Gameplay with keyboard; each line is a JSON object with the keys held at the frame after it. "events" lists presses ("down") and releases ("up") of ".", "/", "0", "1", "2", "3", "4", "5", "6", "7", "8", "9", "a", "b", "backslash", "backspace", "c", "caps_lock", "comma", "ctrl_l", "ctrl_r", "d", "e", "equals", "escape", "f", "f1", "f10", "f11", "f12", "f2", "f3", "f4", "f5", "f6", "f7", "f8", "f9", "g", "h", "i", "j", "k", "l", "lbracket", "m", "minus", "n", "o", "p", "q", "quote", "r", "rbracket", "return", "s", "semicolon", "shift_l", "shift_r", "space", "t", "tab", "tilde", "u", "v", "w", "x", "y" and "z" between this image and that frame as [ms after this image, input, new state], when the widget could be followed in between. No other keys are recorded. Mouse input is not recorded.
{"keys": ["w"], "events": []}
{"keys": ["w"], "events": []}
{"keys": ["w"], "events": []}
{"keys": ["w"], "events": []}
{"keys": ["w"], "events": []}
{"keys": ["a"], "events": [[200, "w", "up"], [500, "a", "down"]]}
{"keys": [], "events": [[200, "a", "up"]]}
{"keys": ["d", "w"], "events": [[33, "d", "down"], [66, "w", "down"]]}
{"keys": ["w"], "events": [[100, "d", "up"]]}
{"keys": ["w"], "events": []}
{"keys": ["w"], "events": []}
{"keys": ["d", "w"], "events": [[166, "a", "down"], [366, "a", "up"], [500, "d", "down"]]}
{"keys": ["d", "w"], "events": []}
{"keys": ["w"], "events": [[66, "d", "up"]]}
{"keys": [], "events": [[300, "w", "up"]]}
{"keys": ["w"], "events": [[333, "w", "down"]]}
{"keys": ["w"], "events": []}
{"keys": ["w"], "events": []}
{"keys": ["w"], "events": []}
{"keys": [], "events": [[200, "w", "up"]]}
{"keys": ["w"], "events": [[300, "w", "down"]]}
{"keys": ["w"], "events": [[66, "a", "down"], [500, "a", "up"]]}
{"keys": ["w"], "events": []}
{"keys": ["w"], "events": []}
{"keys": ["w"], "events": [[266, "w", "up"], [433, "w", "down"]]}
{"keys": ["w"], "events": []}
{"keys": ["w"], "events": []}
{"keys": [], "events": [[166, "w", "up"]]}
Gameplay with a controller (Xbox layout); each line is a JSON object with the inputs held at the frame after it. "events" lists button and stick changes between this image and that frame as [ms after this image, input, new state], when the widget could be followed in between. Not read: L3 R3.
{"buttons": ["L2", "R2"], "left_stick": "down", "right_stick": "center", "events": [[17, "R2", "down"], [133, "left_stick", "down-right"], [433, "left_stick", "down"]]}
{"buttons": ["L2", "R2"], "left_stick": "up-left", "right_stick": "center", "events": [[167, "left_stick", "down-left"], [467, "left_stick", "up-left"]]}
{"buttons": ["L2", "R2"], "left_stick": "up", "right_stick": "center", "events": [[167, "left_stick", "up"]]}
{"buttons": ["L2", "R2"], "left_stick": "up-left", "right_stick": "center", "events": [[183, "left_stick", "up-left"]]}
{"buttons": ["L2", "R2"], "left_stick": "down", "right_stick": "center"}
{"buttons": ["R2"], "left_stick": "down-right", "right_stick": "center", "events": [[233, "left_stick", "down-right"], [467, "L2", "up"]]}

WHAT IS BEING ASKED
Line by line, transcribe the material above without leaving anything out.

SOLVED EXERCISE
Gameplay with keyboard; each line is a JSON object with the keys held at the frame after it. "events" lists presses ("down") and releases ("up") of ".", "/", "0", "1", "2", "3", "4", "5", "6", "7", "8", "9", "a", "b", "backslash", "backspace", "c", "caps_lock", "comma", "ctrl_l", "ctrl_r", "d", "e", "equals", "escape", "f", "f1", "f10", "f11", "f12", "f2", "f3", "f4", "f5", "f6", "f7", "f8", "f9", "g", "h", "i", "j", "k", "l", "lbracket", "m", "minus", "n", "o", "p", "q", "quote", "r", "rbracket", "return", "s", "semicolon", "shift_l", "shift_r", "space", "t", "tab", "tilde", "u", "v", "w", "x", "y" and "z" between this image and that frame as [ms after this image, input, new state], when the widget could be followed in between. No other keys are recorded. Mouse input is not recorded.
{"keys": ["w"], "events": []}
{"keys": ["w"], "events": []}
{"keys": ["w"], "events": []}
{"keys": ["w"], "events": []}
{"keys": ["w"], "events": []}
{"keys": ["a"], "events": [[200, "w", "up"], [500, "a", "down"]]}
{"keys": [], "events": [[200, "a", "up"]]}
{"keys": ["d", "w"], "events": [[33, "d", "down"], [66, "w", "down"]]}
{"keys": ["w"], "events": [[100, "d", "up"]]}
{"keys": ["w"], "events": []}
{"keys": ["w"], "events": []}
{"keys": ["d", "w"], "events": [[166, "a", "down"], [366, "a", "up"], [500, "d", "down"]]}
{"keys": ["d", "w"], "events": []}
{"keys": ["w"], "events": [[66, "d", "up"]]}
{"keys": [], "events": [[300, "w", "up"]]}
{"keys": ["w"], "events": [[333, "w", "down"]]}
{"keys": ["w"], "events": []}
{"keys": ["w"], "events": []}
{"keys": ["w"], "events": []}
{"keys": [], "events": [[200, "w", "up"]]}
{"keys": ["w"], "events": [[300, "w", "down"]]}
{"keys": ["w"], "events": [[66, "a", "down"], [500, "a", "up"]]}
{"keys": ["w"], "events": []}
{"keys": ["w"], "events": []}
{"keys": ["w"], "events": [[266, "w", "up"], [433, "w", "down"]]}
{"keys": ["w"], "events": []}
{"keys": ["w"], "events": []}
{"keys": [], "events": [[166, "w", "up"]]}
Gameplay with a controller (Xbox layout); each line is a JSON object with the inputs held at the frame after it. "events" lists button and stick changes between this image and that frame as [ms after this image, input, new state], when the widget could be followed in between. Not read: L3 R3.
{"buttons": ["L2", "R2"], "left_stick": "down", "right_stick": "center", "events": [[17, "R2", "down"], [133, "left_stick", "down-right"], [433, "left_stick", "down"]]}
{"buttons": ["L2", "R2"], "left_stick": "up-left", "right_stick": "center", "events": [[167, "left_stick", "down-left"], [467, "left_stick", "up-left"]]}
{"buttons": ["L2", "R2"], "left_stick": "up", "right_stick": "center", "events": [[167, "left_stick", "up"]]}
{"buttons": ["L2", "R2"], "left_stick": "up-left", "right_stick": "center", "events": [[183, "left_stick", "up-left"]]}
{"buttons": ["L2", "R2"], "left_stick": "down", "right_stick": "center"}
{"buttons": ["R2"], "left_stick": "down-right", "right_stick": "center", "events": [[233, "left_stick", "down-right"], [467, "L2", "up"]]}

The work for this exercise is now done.